Бросив один недостаток, всегда попадает в противный!

Так, у Мадьтина, вися, по земле волочится туника;

Ну, а другой до пупа поднимает ее, щеголяя55 .

Не менее значительно рознилась и ширина. Туника у упоминавшегося выше Авла Метелла облегает тело, на статуе Катона Младшего она несколько шире, а на относящемся в общем к той же эпохе изображении юного Камилла она широка необычайно. Объяснить последнее обстоятельство возрастом персонажа вряд ли возможно – у его ровесников с рельефов на Августовом Алтаре мира туники несравненно уже.

Особенно примечательно то, что происходит с clavus'oм. Казалось бы, являясь официальным символом, государственной инсигнией, он предполагает полную однозначность «прочтения» и тем самым совершенно стандартные форму и расположение. Ничего подобного, однако, не происходит. Мы уже убедились в том, что пурпурная полоса на претексте виднелась местами, и восприятие ее зрителем зависело от индивидуальной манеры носить тогу. Сенаторская полоса на тунике, кажется, обязательно проходила от ворота до подола и по груди и по спине, но ширина ее могла быть произвольной, как указывают слова Светония о том, что Август «носил полосу на тунике ни широкую, ни узкую»56 . Расположение и ширина всаднических полос на тунике были, очевидно, совершенно произвольны вплоть до III в. н. э. Это явствует из того, во‑первых, что именно в начале этого столетия Александр Север счел нужным установить их размер и форму, которые бы четко отличали их от сенаторских57 , – ранее, следовательно, они упорядочены не были. Во‑вторых, на помпейских фресках (clavus виден лишь на фигурах ларария в доме Веттиев и в сцене поклонения Венере и Марсу в доме Марка Лукреция Фронтона) узкие полосы на туниках явно носят не смысловой, а декоративный характер: «…бесспорно, что полосы этих двух типов различались между собой только введением пурпурного цвета, а не формой»58 . В‑третьих, все четкие изображения двух полос, идущих параллельно от краев шейного выреза, относятся к поздней античности (они представлены, в частности, в Ватиканском кодексе Вергилия IV в.) и наличны на изображениях людей разного социального положения, в том числе и слуг; распространение таких clavus'oB в катакомбной живописи, и в частности на изображениях Христа, подтверждает, что если им и была присуща определенная семантика, то, во всяком случае, не имевшая отношения к римскому всадничеству классической поры.

553

Многообразие и индивидуальность, заключенные в стандартизованных по своему назначению видах римской одежды, образуют их специфическую черту, принципиально отличающую их от платья других народов. Если по сравнению с греческой римская одежда описанного типа действительно напоминала жестко организованный, четко семантизированный текст, то по сравнению с аналогичными материалами других, подлинно и глубоко ритуализованных цивилизаций она же воспринимается как очень свободная, в рамках типа предельно индивидуализированная и изменчивая.

(Записи данных)

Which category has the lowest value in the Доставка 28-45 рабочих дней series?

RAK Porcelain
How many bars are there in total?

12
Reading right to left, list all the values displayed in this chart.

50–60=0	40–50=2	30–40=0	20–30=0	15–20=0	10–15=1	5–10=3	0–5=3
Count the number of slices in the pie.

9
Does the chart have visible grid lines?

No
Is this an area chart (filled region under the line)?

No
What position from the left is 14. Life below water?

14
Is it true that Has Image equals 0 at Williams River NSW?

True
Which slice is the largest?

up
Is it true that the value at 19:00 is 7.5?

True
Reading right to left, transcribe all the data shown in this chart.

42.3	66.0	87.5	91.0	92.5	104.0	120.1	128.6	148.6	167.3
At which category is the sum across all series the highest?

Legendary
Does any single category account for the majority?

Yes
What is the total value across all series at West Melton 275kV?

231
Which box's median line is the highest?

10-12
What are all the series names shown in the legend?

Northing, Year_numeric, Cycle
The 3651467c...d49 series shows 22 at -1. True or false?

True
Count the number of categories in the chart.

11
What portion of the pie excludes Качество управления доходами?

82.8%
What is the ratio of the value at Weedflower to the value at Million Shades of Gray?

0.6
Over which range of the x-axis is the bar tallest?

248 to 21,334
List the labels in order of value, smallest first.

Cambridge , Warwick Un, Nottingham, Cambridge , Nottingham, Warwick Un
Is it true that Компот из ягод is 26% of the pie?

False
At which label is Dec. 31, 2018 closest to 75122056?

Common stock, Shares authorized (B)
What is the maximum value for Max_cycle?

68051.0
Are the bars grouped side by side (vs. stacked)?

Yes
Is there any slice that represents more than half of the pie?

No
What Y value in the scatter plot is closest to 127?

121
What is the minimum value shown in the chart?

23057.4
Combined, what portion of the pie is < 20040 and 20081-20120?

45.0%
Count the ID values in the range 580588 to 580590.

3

→ **Примените прочитанное**:
**a.** Переведите на английский язык предложение из отрывка о римской одежде: «Не менее значительно рознилась и ширина».
**b.** Воспроизведите без изменений фрагмент отрывка о римской одежде, начиная со слов «Многообразие и индивидуальность, заключенные» и заканчивая словами «индивидуализированная и изменчивая.».

→ **Ответы**:
**a.** The width varied no less significantly.

**b.**
Многообразие и индивидуальность, заключенные в стандартизованных по своему назначению видах римской одежды, образуют их специфическую черту, принципиально отличающую их от платья других народов. Если по сравнению с греческой римская одежда описанного типа действительно напоминала жестко организованный, четко семантизированный текст, то по сравнению с аналогичными материалами других, подлинно и глубоко ритуализованных цивилизаций она же воспринимается как очень свободная, в рамках типа предельно индивидуализированная и изменчивая.